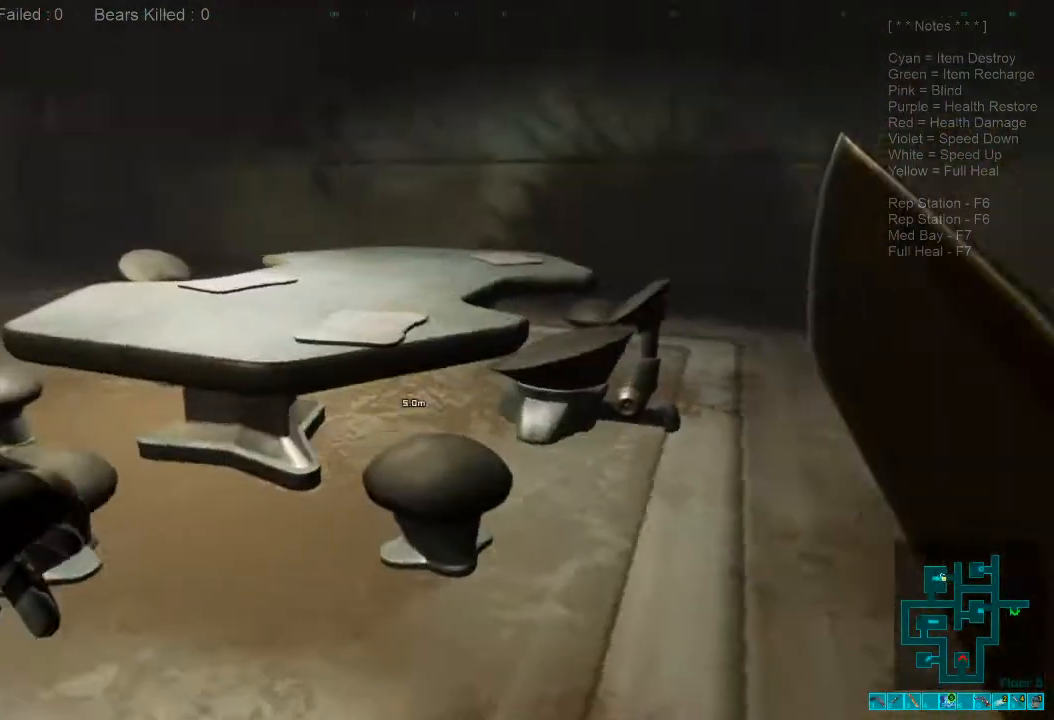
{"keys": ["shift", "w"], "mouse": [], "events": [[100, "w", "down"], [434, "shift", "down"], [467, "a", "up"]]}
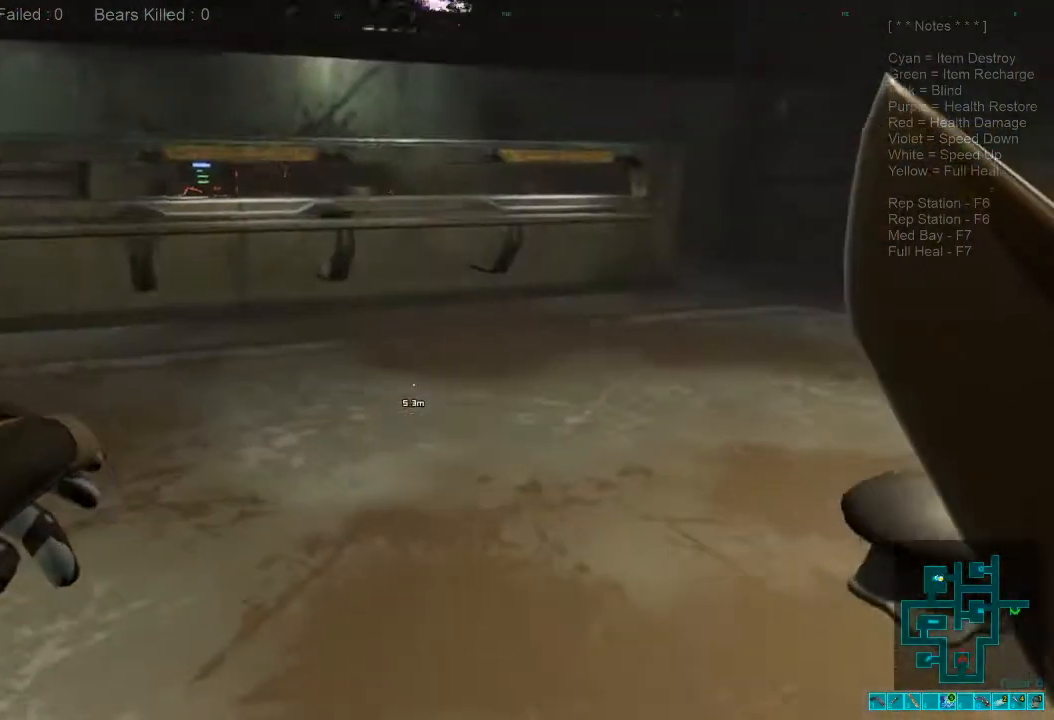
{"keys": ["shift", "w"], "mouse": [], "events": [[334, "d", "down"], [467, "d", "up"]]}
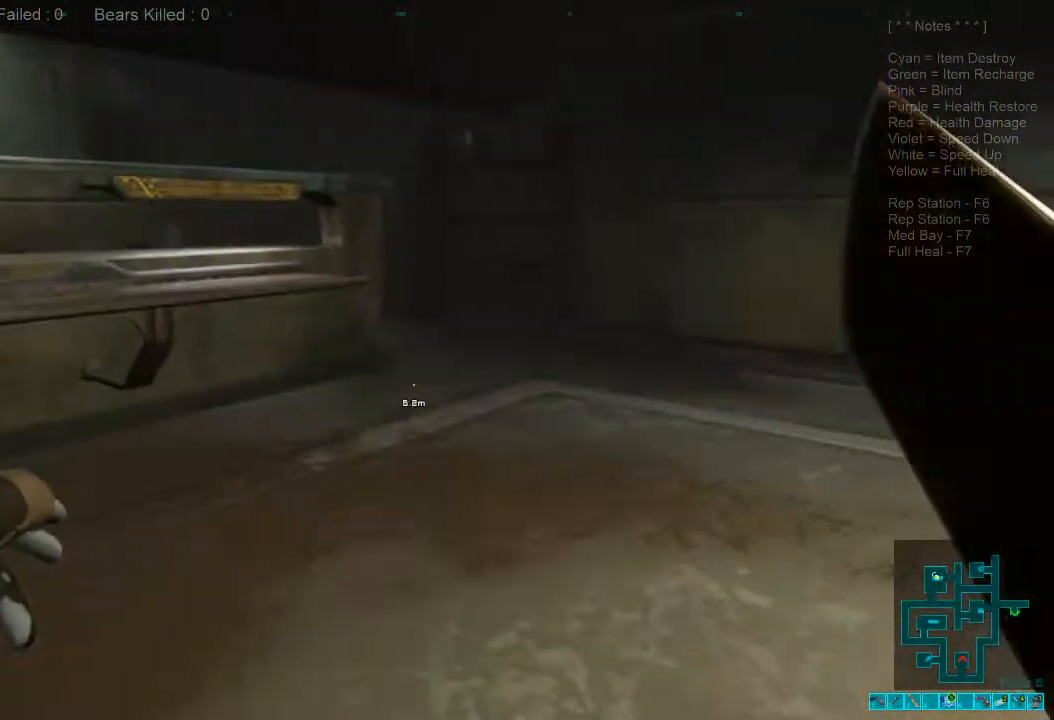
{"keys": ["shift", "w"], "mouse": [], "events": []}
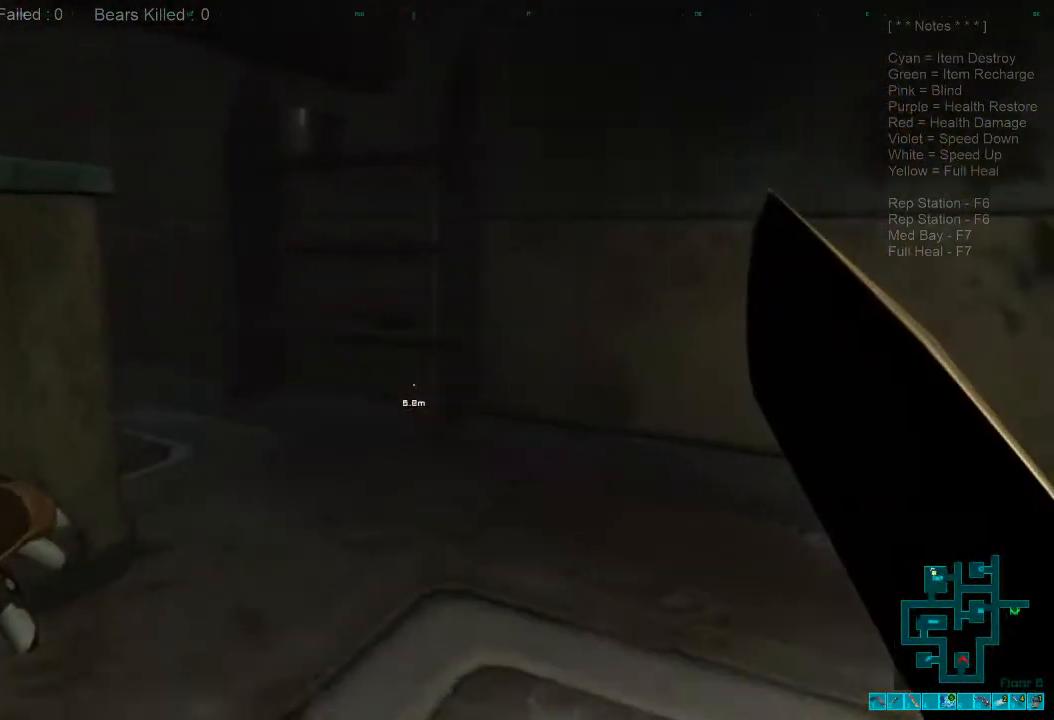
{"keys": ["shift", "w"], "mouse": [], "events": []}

_ _ _

(TASK BRIEF)
Word for word, restate all of the material, omitting the images.

(REPLY TO THE TASK)
{"keys": ["shift", "w"], "mouse": [], "events": [[100, "w", "down"], [434, "shift", "down"], [467, "a", "up"]]}
{"keys": ["shift", "w"], "mouse": [], "events": [[334, "d", "down"], [467, "d", "up"]]}
{"keys": ["shift", "w"], "mouse": [], "events": []}
{"keys": ["shift", "w"], "mouse": [], "events": []}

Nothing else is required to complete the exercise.